The question now is: how can order return to the streets under these conditions? A government that sits in power without a public mandate, without any moral or constitutional foundation—how can it compel ordinary citizens to obey the law? The youths who beat police officers to death and burned government buildings in July see road blockades as trivial acts. They have learned that violence delivers results— even the power to rule a country.
What Muhammad Yunus and his group have done is systematically dismantle every institutional pillar of the state. The police force has been broken. The judiciary has been subjugated. The administration has been filled with partisan loyalists. In this situation, forget traffic management—basic law and order itself is impossible. The police officers who were beaten to death on the streets in July, whose families still await justice—how are their colleagues supposed to return to the streets and enforce discipline?
This government has no plan to solve traffic congestion—and it never intended to. They did not come to govern the country; they came to plunder it. Just as Yunus’s microcredit empire grew by extracting the blood of the poor, this illegal regime is now draining the entire country. The suffering of a rickshaw puller or a garment worker trapped in Dhaka’s traffic means nothing to them. They travel in air-conditioned cars and helicopters.
More importantly, this government does not want order to return. Chaos is the very foundation of its power. As long as people remain trapped on the streets and life remains unbearable, they can continue claiming that the country is “not yet stable” and therefore elections cannot be held. This is a calculated strategy. Every crisis is being exploited to prolong their illegal rule.
In a country where power is seized with the backing of the military, what remains other than martial rule? Yunus’s so-called advisory government is essentially a disguised military regime. And under military rule, civilian problems are never solved—because military rule operates through fear, not solutions.
The students blocking roads in Dhaka also know that this government lacks legitimacy. That is why they can do whatever they want. A government that is itself illegal cannot stand against illegal actions by others. This has become an anarchist’s paradise—where everyone knows there is no punishment and no accountability.

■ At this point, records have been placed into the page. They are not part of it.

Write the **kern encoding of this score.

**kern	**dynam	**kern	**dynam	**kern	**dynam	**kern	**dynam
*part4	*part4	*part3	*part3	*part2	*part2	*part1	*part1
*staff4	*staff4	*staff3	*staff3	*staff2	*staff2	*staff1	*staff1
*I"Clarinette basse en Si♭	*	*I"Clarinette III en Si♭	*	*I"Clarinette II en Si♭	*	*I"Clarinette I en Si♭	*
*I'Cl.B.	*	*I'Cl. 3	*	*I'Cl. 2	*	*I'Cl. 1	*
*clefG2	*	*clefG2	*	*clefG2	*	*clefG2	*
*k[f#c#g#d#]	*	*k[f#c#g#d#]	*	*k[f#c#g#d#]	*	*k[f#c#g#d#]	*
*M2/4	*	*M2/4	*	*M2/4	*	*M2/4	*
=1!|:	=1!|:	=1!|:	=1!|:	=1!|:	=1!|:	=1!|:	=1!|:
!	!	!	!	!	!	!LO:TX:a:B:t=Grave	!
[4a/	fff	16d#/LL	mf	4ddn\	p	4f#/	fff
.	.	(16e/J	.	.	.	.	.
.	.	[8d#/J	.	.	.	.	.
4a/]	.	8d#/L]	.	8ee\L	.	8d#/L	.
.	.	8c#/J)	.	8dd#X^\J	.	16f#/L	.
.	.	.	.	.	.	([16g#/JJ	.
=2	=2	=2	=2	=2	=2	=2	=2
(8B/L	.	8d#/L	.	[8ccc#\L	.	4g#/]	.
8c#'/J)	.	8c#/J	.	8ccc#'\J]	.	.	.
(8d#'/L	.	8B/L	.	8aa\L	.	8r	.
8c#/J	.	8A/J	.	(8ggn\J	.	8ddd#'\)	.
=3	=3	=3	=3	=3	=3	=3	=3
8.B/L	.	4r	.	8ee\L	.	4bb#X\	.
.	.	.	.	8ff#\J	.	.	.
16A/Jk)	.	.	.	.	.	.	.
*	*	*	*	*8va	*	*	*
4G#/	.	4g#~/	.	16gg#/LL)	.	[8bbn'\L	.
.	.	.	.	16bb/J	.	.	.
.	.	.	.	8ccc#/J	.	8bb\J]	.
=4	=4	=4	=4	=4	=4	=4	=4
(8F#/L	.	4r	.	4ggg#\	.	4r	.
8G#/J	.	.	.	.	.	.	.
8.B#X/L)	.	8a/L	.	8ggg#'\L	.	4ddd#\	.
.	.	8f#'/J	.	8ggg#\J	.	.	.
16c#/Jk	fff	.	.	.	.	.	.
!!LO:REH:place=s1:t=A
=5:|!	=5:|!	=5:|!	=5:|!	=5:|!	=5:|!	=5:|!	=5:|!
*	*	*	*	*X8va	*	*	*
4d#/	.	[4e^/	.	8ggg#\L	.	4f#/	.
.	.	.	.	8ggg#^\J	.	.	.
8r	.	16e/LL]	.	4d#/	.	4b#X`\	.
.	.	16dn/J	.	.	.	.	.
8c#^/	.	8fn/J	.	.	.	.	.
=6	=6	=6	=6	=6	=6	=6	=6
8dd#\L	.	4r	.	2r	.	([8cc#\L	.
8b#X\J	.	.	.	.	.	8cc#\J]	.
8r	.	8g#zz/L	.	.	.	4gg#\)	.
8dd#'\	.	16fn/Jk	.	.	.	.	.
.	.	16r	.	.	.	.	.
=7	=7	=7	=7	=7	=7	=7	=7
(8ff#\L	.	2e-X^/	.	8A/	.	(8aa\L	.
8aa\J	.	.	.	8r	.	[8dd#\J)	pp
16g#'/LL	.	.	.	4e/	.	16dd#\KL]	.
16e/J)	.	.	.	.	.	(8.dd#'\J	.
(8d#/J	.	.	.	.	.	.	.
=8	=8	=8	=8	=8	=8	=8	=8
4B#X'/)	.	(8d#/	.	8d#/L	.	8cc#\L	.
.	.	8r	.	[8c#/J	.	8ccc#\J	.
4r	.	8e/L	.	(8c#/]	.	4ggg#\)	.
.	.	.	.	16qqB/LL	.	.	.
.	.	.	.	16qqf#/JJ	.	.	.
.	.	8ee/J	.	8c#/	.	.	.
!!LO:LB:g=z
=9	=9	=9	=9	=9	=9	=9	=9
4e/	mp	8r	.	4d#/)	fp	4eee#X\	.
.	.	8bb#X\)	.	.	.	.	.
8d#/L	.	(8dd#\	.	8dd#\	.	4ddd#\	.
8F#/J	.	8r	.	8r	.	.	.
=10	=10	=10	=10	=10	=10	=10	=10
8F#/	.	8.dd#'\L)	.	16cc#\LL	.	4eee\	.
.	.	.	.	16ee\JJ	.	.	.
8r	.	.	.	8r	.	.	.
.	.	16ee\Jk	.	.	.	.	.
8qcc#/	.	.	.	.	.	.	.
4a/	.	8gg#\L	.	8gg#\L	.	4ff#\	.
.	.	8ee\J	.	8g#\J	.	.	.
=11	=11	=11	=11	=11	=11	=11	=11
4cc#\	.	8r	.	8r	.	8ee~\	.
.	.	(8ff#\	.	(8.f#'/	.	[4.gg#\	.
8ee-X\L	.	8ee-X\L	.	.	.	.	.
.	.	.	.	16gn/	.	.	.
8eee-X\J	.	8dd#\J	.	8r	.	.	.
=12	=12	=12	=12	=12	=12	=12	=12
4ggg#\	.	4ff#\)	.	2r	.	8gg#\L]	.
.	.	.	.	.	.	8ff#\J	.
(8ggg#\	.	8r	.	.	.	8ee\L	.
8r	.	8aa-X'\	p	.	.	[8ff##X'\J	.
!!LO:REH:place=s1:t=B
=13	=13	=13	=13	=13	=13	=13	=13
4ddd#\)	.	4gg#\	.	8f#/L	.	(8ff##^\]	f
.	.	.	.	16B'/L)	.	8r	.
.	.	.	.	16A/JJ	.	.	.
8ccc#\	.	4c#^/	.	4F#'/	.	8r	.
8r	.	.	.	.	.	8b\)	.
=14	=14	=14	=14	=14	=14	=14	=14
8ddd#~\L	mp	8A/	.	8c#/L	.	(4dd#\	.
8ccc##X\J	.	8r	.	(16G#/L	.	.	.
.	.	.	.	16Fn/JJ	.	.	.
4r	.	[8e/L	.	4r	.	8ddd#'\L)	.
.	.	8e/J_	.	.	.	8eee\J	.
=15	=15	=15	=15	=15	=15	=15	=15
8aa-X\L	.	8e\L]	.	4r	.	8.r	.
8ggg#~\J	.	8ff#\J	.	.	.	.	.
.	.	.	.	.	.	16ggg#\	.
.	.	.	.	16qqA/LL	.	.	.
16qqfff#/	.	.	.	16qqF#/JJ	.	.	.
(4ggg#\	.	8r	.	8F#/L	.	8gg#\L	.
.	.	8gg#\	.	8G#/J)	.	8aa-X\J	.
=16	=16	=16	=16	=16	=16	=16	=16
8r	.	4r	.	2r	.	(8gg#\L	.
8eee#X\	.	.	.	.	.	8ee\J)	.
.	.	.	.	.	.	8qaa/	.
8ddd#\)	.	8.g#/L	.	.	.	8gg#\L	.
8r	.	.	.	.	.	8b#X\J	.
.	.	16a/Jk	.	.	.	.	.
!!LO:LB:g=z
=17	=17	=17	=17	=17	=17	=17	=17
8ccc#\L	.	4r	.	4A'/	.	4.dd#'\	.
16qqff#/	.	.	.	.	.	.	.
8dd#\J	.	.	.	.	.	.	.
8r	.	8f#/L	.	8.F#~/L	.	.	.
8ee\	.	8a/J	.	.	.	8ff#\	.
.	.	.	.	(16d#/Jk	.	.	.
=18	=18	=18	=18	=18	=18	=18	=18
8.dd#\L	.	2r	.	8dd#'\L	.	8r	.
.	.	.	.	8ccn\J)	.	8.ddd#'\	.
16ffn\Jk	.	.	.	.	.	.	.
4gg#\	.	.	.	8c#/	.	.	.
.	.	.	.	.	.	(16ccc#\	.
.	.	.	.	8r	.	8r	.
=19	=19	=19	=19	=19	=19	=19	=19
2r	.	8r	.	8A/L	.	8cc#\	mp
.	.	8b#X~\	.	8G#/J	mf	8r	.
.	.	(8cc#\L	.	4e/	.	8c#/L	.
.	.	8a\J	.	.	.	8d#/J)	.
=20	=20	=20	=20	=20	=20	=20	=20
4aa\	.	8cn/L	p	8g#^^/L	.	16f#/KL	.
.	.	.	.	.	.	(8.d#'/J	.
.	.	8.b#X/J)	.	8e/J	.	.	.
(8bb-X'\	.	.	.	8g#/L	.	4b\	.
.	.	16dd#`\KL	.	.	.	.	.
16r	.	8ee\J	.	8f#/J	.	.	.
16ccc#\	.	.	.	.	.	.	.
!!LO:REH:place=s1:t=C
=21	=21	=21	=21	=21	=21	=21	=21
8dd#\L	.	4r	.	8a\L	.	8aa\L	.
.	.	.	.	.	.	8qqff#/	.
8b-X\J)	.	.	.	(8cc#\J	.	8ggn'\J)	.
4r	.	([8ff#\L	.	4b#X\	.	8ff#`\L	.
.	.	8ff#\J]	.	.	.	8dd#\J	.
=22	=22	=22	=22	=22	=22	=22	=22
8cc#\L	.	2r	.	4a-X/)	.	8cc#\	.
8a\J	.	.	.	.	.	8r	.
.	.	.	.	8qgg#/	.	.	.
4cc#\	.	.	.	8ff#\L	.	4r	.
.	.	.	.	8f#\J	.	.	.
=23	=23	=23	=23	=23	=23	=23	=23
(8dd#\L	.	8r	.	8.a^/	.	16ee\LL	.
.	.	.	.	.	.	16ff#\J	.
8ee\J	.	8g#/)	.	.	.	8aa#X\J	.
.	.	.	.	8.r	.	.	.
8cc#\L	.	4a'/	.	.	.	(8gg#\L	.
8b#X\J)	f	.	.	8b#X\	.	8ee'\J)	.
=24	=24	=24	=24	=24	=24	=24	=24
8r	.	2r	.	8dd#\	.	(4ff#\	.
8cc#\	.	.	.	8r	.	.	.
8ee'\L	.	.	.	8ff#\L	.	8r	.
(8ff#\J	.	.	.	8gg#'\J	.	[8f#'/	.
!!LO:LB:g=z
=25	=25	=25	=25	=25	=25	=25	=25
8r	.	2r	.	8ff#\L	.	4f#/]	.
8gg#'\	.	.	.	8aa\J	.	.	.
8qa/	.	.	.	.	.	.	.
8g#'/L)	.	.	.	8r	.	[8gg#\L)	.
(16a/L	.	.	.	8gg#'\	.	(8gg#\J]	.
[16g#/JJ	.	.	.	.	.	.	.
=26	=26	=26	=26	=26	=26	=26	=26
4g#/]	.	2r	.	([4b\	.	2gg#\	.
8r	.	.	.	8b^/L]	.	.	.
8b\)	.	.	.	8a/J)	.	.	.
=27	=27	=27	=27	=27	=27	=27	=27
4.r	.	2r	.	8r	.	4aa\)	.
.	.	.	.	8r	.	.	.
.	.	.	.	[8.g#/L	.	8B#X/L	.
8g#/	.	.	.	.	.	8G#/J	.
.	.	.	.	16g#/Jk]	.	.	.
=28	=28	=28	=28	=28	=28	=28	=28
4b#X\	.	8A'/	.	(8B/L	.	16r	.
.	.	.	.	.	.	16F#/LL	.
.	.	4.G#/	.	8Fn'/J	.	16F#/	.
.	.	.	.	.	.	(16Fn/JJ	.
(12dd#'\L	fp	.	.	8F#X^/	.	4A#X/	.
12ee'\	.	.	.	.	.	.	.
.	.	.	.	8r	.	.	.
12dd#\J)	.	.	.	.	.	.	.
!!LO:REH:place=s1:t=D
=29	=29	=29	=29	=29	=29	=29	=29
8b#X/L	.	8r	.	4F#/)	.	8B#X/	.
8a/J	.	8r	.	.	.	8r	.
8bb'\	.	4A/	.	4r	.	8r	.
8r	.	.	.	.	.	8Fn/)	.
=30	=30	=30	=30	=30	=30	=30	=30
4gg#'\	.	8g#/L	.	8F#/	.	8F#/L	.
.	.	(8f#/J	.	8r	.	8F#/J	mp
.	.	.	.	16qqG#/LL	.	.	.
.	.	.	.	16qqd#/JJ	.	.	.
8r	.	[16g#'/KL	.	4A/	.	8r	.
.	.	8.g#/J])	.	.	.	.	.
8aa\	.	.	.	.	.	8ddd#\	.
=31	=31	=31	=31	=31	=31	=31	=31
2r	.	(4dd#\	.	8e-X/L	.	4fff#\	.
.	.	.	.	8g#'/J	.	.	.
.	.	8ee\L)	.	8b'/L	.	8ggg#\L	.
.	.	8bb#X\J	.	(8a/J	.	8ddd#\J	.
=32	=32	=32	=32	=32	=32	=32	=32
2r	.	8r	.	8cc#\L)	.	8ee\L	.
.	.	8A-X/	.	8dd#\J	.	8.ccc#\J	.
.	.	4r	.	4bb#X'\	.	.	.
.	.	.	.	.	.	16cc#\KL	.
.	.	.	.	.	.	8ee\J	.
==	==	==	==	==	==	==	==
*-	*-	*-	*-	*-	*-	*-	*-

[Dhaka’s Turbulent Streets: The Root of the Chaos Sits in Jamuna]
The most dangerous aspect is that this government came to power with the support of Islamist militant groups. Those groups are now consolidating their influence across the country. The chaos on Dhaka’s streets is also fueled by them, because instability serves their agenda.
The Yunus government is not even a transitional administration. A transition has a destination and a timeline. Here, there is neither. This is merely an opportunity for plunder, where domestic and foreign powers are dividing up the country among themselves—while the suffering of ordinary people counts for nothing.
What is happening on Dhaka’s streets today reflects the condition of the entire country. When a nation falls into the hands of illegal rulers, every sector collapses—education, healthcare, transport, law and order. Every day, ambulances are stuck in traffic. Patients fail to reach hospitals. People die on the roads.
This is not an accident.
This is the natural consequence of a failed state.